Information provided
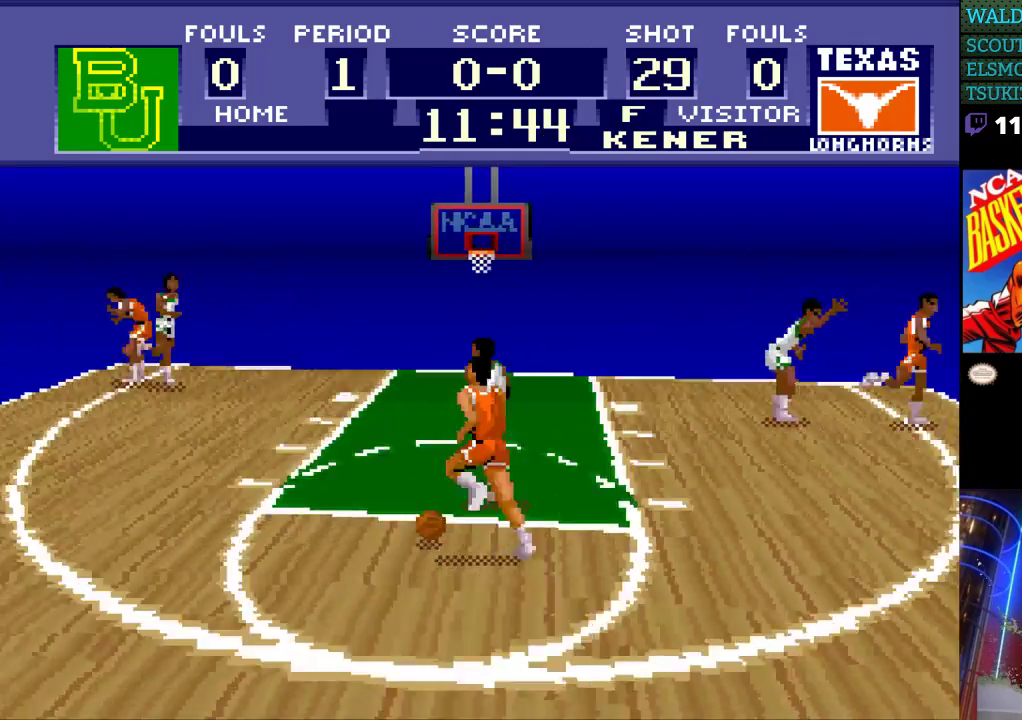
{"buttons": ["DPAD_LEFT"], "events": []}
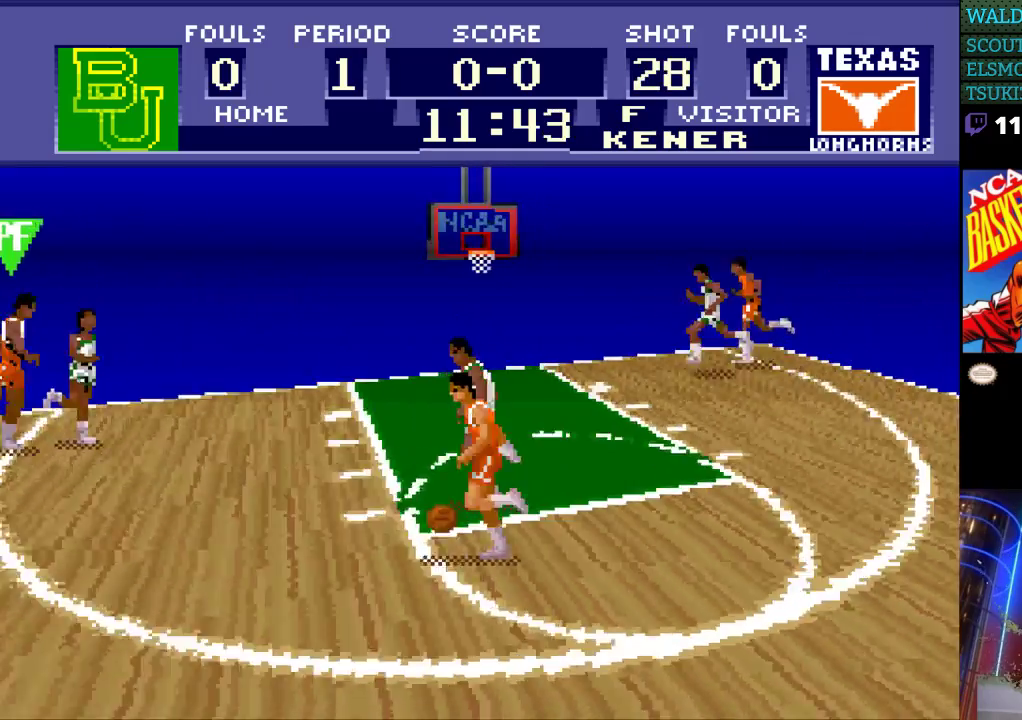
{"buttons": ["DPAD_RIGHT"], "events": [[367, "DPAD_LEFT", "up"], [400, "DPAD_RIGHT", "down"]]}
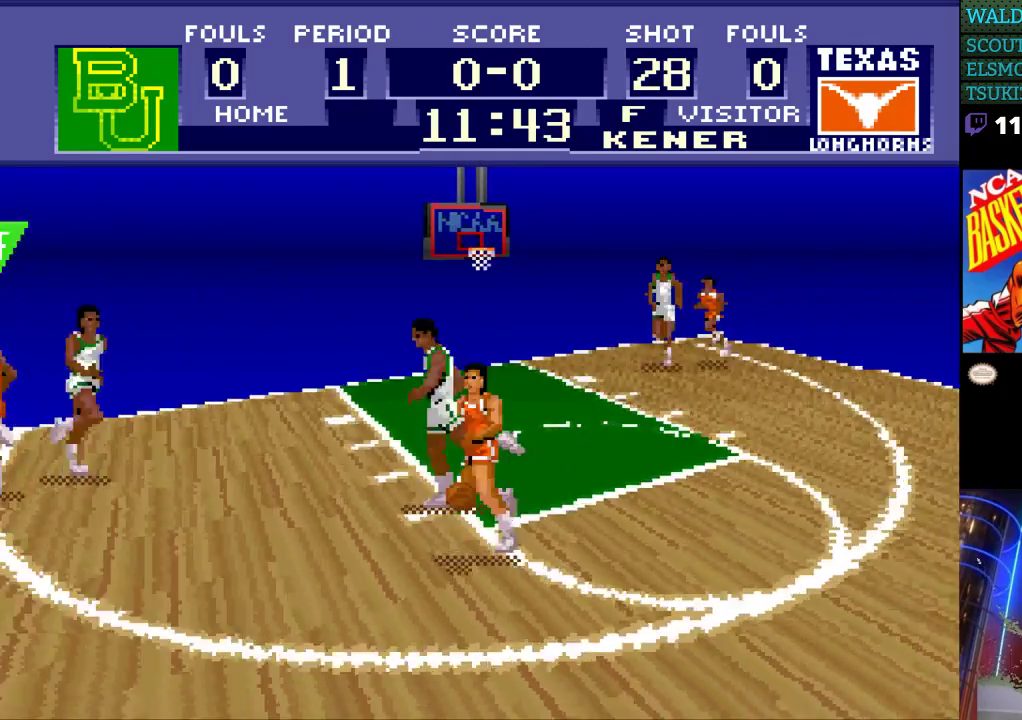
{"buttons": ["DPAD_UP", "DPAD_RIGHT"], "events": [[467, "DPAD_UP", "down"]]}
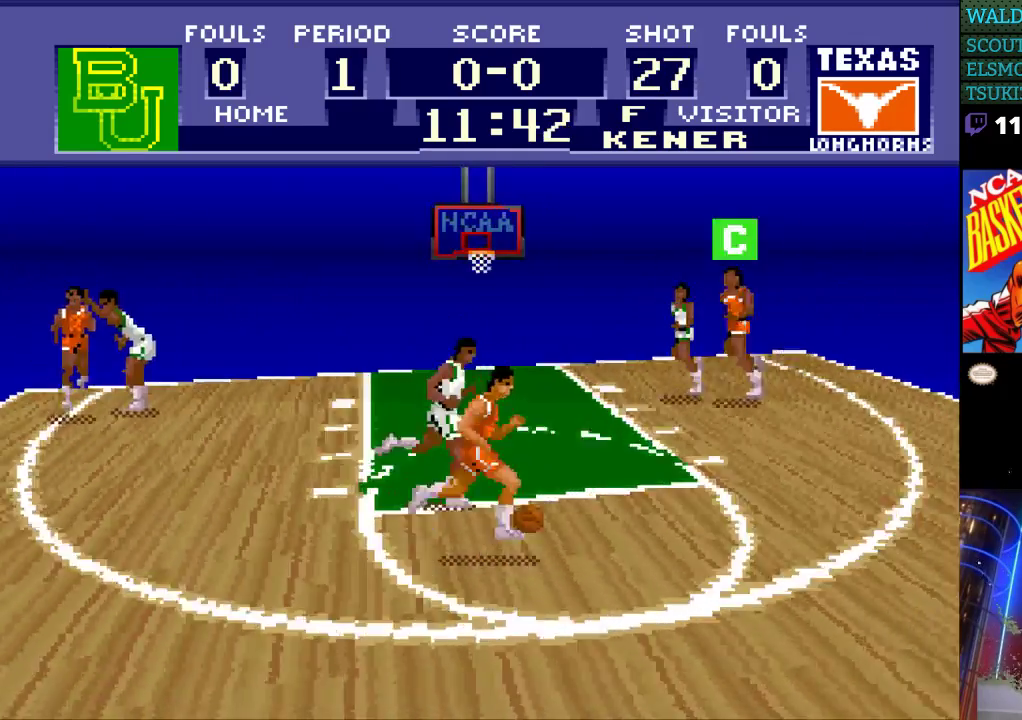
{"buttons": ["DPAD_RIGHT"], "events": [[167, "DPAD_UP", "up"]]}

Problem statement
Without adding anything, say how many lines in the listing above include the string "down".

Result of this exercise
2